TEXTO SELECCIONADO ▸
***
Jugado a todo o nada en la segunda mitad porque el empate sólo le serviría para estirar la agonía una semana más, el Santo fue en la búsqueda del segundo gol frente a un Boca que ya había tomado las riendas de la mitad del campo a través de un intratable Reynoso que decoraría su obra con un golazo inenarrable. 

Y luego todo fue desesperación. De los hinchas, del técnico, de los jugadores, de las almas que querían bajar al campo de juego para empujar la pelota que se empeñaba en golpear los palos del arco de un Andrada que acrecentaba su figura con el correr de los minutos.
Dicen que la suerte del campeón hace que la pelota entre sola y que la suerte torcida de los marcados saca de la línea hasta los bombazos de Pearl Harbor. Dicen que dicen, y parece que tienen razón.

El telón cayó y luego de 23 fechas de eterno sufrimiento, San Martín vuelve al lugar del que tanto le costó salir, jugará la próxima temporada en la B Nacional. Una B Nacional que tendrá varios monstruos, pero ya tendremos tiempo para analizar eso, por ahora nos deberemos dedicar a ver quiénes se van y quiénes se quedan. Si Caruso sigue o rescinden de común acuerdo el contrato firmado por un año, ya hay rumores de "problemas familiares" que le impedirían seguir en la provincia.
***
INSTRUCCIONES ▸
#1 Cite textualmente el fragmento de la crónica comprendido entre «Jugado a todo» y «de los minutos.», ambos inclusive.
#2 Según la crónica, ¿en qué categoría jugará San Martín la próxima temporada?
Los registros constituyen un material independiente de la crónica.

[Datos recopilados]
***
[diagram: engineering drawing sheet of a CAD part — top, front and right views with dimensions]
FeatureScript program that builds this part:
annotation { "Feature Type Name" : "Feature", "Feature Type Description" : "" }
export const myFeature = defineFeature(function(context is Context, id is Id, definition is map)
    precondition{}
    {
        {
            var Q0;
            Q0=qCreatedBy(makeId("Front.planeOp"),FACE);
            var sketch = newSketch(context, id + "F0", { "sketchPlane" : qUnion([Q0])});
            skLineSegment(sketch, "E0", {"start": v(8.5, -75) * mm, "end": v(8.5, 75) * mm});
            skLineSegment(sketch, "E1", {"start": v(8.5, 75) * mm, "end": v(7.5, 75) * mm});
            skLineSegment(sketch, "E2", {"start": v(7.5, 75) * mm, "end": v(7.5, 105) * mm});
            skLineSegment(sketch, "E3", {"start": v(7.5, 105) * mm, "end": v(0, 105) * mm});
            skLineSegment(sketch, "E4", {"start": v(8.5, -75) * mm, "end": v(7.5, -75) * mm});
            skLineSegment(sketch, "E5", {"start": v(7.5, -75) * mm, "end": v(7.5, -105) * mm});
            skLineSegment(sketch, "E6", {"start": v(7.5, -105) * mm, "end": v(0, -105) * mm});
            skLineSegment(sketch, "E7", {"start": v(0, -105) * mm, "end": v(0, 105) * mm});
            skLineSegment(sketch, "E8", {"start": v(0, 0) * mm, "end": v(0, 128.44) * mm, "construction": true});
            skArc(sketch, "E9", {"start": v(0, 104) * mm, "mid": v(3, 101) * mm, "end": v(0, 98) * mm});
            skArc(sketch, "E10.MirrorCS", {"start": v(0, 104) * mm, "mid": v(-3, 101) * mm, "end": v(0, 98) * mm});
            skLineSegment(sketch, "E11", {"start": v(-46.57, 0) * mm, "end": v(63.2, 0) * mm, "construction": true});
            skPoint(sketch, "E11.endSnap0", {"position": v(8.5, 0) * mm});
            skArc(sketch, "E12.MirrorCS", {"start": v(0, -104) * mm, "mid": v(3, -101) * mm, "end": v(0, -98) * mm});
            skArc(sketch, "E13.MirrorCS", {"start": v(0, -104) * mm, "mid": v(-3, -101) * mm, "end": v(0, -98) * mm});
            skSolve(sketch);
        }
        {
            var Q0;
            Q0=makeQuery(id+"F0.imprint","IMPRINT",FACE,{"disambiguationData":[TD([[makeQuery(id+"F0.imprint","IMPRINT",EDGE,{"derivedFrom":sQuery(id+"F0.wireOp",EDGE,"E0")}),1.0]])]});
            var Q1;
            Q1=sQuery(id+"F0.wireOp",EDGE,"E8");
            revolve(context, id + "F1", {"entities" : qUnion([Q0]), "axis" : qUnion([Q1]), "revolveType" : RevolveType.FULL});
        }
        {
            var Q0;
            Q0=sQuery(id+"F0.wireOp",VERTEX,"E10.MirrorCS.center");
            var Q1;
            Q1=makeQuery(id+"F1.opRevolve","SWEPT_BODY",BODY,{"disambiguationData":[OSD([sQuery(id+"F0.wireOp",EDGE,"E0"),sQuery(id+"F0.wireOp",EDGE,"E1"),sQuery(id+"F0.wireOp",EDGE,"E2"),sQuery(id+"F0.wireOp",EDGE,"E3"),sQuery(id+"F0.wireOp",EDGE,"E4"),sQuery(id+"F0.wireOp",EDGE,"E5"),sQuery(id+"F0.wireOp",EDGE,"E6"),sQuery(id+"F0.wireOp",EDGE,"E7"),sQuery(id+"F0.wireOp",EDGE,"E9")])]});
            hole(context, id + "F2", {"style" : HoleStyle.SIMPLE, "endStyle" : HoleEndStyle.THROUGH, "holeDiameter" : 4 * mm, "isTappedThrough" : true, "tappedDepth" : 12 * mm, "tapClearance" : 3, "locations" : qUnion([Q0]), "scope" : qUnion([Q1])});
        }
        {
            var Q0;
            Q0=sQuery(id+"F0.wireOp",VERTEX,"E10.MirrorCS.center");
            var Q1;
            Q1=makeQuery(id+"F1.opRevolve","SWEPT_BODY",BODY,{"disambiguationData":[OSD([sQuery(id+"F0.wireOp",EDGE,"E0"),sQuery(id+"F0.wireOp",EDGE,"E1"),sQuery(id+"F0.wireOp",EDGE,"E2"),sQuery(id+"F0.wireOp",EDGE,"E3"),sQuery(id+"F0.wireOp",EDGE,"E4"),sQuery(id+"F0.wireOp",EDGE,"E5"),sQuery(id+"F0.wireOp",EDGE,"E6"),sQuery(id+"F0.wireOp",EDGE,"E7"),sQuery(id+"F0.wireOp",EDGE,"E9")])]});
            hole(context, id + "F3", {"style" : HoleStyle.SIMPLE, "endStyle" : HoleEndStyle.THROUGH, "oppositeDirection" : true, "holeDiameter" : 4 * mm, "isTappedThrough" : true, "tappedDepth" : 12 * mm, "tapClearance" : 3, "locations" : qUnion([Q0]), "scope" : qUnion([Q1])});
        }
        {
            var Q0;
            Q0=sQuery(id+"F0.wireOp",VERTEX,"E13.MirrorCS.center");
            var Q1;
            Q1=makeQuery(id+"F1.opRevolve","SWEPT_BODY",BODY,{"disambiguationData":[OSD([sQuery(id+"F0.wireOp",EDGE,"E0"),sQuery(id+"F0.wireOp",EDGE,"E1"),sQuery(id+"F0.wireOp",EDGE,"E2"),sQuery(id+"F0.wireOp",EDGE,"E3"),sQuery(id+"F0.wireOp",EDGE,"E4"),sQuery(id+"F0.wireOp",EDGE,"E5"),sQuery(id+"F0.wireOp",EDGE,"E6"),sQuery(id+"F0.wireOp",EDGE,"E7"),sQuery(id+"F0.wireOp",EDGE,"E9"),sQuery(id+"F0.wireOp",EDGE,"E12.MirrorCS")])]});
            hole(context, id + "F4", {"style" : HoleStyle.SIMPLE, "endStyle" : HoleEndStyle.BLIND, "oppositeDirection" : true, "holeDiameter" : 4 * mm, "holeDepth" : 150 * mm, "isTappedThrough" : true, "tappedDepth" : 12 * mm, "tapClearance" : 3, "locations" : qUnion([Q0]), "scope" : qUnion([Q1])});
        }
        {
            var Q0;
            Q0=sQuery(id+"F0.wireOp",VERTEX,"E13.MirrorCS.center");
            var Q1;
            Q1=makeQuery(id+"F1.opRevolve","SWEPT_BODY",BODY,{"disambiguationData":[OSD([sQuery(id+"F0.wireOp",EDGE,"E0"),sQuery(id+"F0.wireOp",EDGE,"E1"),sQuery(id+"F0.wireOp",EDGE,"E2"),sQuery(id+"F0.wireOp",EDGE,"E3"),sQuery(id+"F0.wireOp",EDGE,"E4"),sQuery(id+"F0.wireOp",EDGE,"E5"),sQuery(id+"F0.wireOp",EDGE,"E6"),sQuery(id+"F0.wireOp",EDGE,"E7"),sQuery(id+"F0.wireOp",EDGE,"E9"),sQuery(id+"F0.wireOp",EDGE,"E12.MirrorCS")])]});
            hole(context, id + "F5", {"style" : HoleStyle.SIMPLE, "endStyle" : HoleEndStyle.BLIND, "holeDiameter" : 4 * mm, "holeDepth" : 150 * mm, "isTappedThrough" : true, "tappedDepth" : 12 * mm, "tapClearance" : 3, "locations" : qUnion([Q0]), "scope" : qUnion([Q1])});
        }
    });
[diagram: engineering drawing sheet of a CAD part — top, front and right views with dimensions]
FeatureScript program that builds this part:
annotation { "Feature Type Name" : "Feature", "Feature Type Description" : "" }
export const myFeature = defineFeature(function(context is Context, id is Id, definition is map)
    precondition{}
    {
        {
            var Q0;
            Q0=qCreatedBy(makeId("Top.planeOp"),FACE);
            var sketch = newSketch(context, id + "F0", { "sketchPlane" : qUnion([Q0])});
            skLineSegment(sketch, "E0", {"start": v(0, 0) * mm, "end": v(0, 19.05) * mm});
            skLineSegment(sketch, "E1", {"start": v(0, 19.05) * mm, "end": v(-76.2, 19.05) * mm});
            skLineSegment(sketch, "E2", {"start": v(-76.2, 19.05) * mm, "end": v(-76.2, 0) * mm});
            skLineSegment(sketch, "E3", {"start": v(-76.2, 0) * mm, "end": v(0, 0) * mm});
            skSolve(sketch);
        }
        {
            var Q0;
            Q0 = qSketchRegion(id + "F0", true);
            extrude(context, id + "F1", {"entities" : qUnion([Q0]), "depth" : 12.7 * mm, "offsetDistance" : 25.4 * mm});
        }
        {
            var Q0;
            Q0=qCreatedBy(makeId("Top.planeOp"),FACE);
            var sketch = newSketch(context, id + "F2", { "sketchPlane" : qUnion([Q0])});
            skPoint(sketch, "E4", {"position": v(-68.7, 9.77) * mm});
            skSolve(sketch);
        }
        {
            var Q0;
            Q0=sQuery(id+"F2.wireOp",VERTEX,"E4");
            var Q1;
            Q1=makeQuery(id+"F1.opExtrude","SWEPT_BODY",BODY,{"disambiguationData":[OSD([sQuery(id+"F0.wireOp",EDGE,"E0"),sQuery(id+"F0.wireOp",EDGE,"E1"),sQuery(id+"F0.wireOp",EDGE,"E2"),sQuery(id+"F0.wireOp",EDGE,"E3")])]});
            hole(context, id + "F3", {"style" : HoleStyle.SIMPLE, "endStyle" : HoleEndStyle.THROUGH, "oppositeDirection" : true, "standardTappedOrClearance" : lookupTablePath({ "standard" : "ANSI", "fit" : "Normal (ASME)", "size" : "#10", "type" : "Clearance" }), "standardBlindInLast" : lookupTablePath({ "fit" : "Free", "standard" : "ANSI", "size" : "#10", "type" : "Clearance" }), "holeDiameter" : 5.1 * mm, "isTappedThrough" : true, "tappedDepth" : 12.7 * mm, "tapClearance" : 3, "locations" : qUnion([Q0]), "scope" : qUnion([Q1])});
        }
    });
***
RESPUESTAS DEL EJERCICIO ▸
#1
Jugado a todo o nada en la segunda mitad porque el empate sólo le serviría para estirar la agonía una semana más, el Santo fue en la búsqueda del segundo gol frente a un Boca que ya había tomado las riendas de la mitad del campo a través de un intratable Reynoso que decoraría su obra con un golazo inenarrable. 

Y luego todo fue desesperación. De los hinchas, del técnico, de los jugadores, de las almas que querían bajar al campo de juego para empujar la pelota que se empeñaba en golpear los palos del arco de un Andrada que acrecentaba su figura con el correr de los minutos.

#2 En la B Nacional.